→ DATA EXTRACT:
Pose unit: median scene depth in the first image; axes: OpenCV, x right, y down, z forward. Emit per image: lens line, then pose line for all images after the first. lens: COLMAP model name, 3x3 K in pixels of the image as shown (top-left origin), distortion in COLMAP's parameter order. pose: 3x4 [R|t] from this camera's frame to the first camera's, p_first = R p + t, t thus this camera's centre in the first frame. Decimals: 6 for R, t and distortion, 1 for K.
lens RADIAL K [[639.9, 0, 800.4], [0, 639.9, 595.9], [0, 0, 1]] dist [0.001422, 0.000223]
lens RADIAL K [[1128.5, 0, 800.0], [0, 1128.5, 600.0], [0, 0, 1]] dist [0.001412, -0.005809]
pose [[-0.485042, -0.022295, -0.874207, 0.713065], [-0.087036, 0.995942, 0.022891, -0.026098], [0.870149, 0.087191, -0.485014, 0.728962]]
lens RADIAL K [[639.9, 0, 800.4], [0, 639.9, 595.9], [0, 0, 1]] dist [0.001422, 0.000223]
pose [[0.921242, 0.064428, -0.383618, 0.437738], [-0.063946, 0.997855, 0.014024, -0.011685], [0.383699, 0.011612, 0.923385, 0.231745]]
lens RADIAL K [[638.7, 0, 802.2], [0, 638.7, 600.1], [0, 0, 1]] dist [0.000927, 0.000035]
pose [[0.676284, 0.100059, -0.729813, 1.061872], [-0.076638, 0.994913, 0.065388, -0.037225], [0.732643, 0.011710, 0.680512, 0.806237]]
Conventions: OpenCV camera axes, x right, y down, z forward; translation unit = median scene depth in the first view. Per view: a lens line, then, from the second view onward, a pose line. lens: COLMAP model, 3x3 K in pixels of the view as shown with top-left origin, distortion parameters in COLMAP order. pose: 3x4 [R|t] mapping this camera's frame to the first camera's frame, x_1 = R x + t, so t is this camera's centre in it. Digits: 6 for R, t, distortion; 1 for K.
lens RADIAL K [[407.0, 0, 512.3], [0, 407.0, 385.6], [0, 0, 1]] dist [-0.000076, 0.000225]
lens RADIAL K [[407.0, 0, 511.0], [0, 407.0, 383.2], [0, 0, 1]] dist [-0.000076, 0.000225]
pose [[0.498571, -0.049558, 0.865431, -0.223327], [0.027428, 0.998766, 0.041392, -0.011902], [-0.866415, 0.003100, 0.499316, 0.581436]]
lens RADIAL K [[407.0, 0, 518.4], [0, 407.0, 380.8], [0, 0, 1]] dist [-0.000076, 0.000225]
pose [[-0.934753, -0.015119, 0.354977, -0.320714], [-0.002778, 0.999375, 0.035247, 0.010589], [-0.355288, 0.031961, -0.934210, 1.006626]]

→ INSTRUCTIONS TO FOLLOW: All records are to be retyped exactly. None may be omitted.

→ EXERCISE OUTPUT:
Pose unit: median scene depth in the first image; axes: OpenCV, x right, y down, z forward. Emit per image: lens line, then pose line for all images after the first. lens: COLMAP model name, 3x3 K in pixels of the image as shown (top-left origin), distortion in COLMAP's parameter order. pose: 3x4 [R|t] from this camera's frame to the first camera's, p_first = R p + t, t thus this camera's centre in the first frame. Decimals: 6 for R, t and distortion, 1 for K.
lens RADIAL K [[639.9, 0, 800.4], [0, 639.9, 595.9], [0, 0, 1]] dist [0.001422, 0.000223]
lens RADIAL K [[1128.5, 0, 800.0], [0, 1128.5, 600.0], [0, 0, 1]] dist [0.001412, -0.005809]
pose [[-0.485042, -0.022295, -0.874207, 0.713065], [-0.087036, 0.995942, 0.022891, -0.026098], [0.870149, 0.087191, -0.485014, 0.728962]]
lens RADIAL K [[639.9, 0, 800.4], [0, 639.9, 595.9], [0, 0, 1]] dist [0.001422, 0.000223]
pose [[0.921242, 0.064428, -0.383618, 0.437738], [-0.063946, 0.997855, 0.014024, -0.011685], [0.383699, 0.011612, 0.923385, 0.231745]]
lens RADIAL K [[638.7, 0, 802.2], [0, 638.7, 600.1], [0, 0, 1]] dist [0.000927, 0.000035]
pose [[0.676284, 0.100059, -0.729813, 1.061872], [-0.076638, 0.994913, 0.065388, -0.037225], [0.732643, 0.011710, 0.680512, 0.806237]]
Conventions: OpenCV camera axes, x right, y down, z forward; translation unit = median scene depth in the first view. Per view: a lens line, then, from the second view onward, a pose line. lens: COLMAP model, 3x3 K in pixels of the view as shown with top-left origin, distortion parameters in COLMAP order. pose: 3x4 [R|t] mapping this camera's frame to the first camera's frame, x_1 = R x + t, so t is this camera's centre in it. Digits: 6 for R, t, distortion; 1 for K.
lens RADIAL K [[407.0, 0, 512.3], [0, 407.0, 385.6], [0, 0, 1]] dist [-0.000076, 0.000225]
lens RADIAL K [[407.0, 0, 511.0], [0, 407.0, 383.2], [0, 0, 1]] dist [-0.000076, 0.000225]
pose [[0.498571, -0.049558, 0.865431, -0.223327], [0.027428, 0.998766, 0.041392, -0.011902], [-0.866415, 0.003100, 0.499316, 0.581436]]
lens RADIAL K [[407.0, 0, 518.4], [0, 407.0, 380.8], [0, 0, 1]] dist [-0.000076, 0.000225]
pose [[-0.934753, -0.015119, 0.354977, -0.320714], [-0.002778, 0.999375, 0.035247, 0.010589], [-0.355288, 0.031961, -0.934210, 1.006626]]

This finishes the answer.